Can't wait to see pictures! Sure am glad you posted, Danielle!!


----------



## feralpigeon (Feb 14, 2005)

Hi Danielle,

Glad to hear that Gulliver is settling in just fine to his new home. He sure does sound beautiful, especially with the brown eyes against his coloring. Can't wait to see some pics .

fp


----------



## Reti (Jul 20, 2003)

You are doing a great job caring for him. He sounds like a healthy, happy pij.
Waiting for pics.

Reti


----------



## [email protected] (Jan 3, 2006)

cant wait to see pictures  ill have to wander through the posts later to read his story. ive wondered when pigeons start cooing as well; Checkers still just peeps but shes around two months now. maybe the girls are just quieter. Gulliver sounds rather spoiled; is he one who will be released, or will he be staying with you?


----------



## Skyeking (Jan 17, 2003)

Glad to hear Gulliver is doing well. If he sometimes sounds like he is making a "quacking" sound, that is definitely a change coming in his voice. It is so cute when they do that.

I'm looking forward to seeing a picture of this noble youngster!


----------



## Maggie-NC (Jun 22, 2005)

Dear Danielle

Just want you to know I am so very happy for you getting Gulliver. I know he will bring a lot of joy to your home and I so look forward to seeing pictures of him.

I always feel so much sorrow when members lose their pets but some deaths, like Eggbert's and Cathy's (Birdmom4ever) gander, Romeo, particularly touched me.

God bless

Maggie


----------



## Pigeonpal2002 (Jul 27, 2002)

Hi Danielle, 

Your update and report on your new pigeon, Guliver is long overdue I'm very happy to hear that he's adjusting and adapting well to life indoors at your home.
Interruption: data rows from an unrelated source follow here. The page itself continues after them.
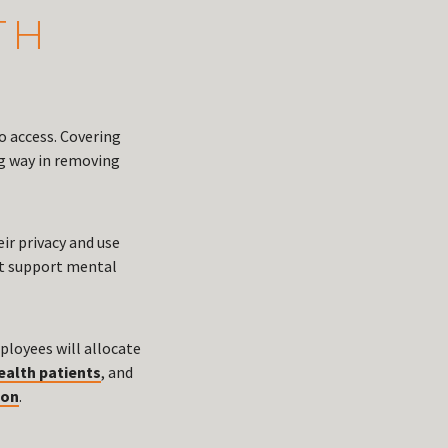
TH
o access. Covering
ng way in removing
ir privacy and use
hat support mental
ployees will allocate
ealth patients
, and
ion
.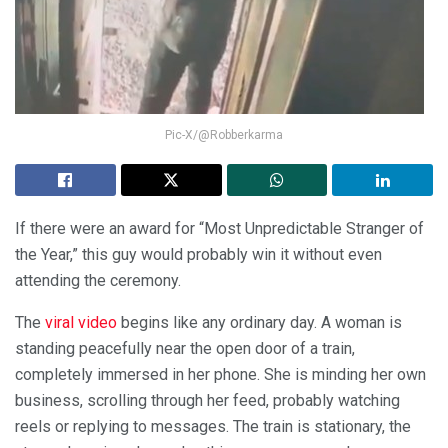
Pic-X/@Robberkarma
If there were an award for “Most Unpredictable Stranger of
the Year,” this guy would probably win it without even
attending the ceremony.
The
viral video
begins like any ordinary day. A woman is
standing peacefully near the open door of a train,
completely immersed in her phone. She is minding her own
business, scrolling through her feed, probably watching
reels or replying to messages. The train is stationary, the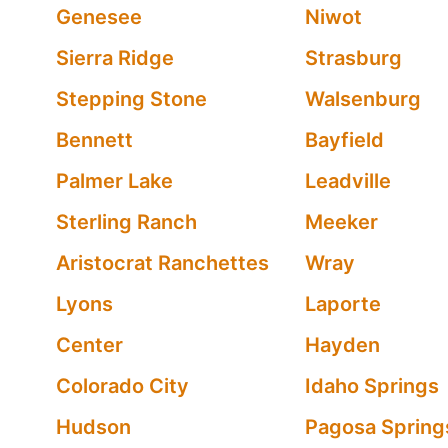
Genesee
Niwot
Sierra Ridge
Strasburg
Stepping Stone
Walsenburg
Bennett
Bayfield
Palmer Lake
Leadville
Sterling Ranch
Meeker
Aristocrat Ranchettes
Wray
Lyons
Laporte
Center
Hayden
Colorado City
Idaho Springs
Hudson
Pagosa Spring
Before you know it, he'll be ruling your roost and enjoying all the attention lavished upon him

Btw, it's around the 3 month mark that pigeons' voices change, same goes with the eyes changing colour as well as the time of their first moult into adult plumage.

Congratulations again, I'm very happy for you and like the others I can't WAIT for some pictures of him


----------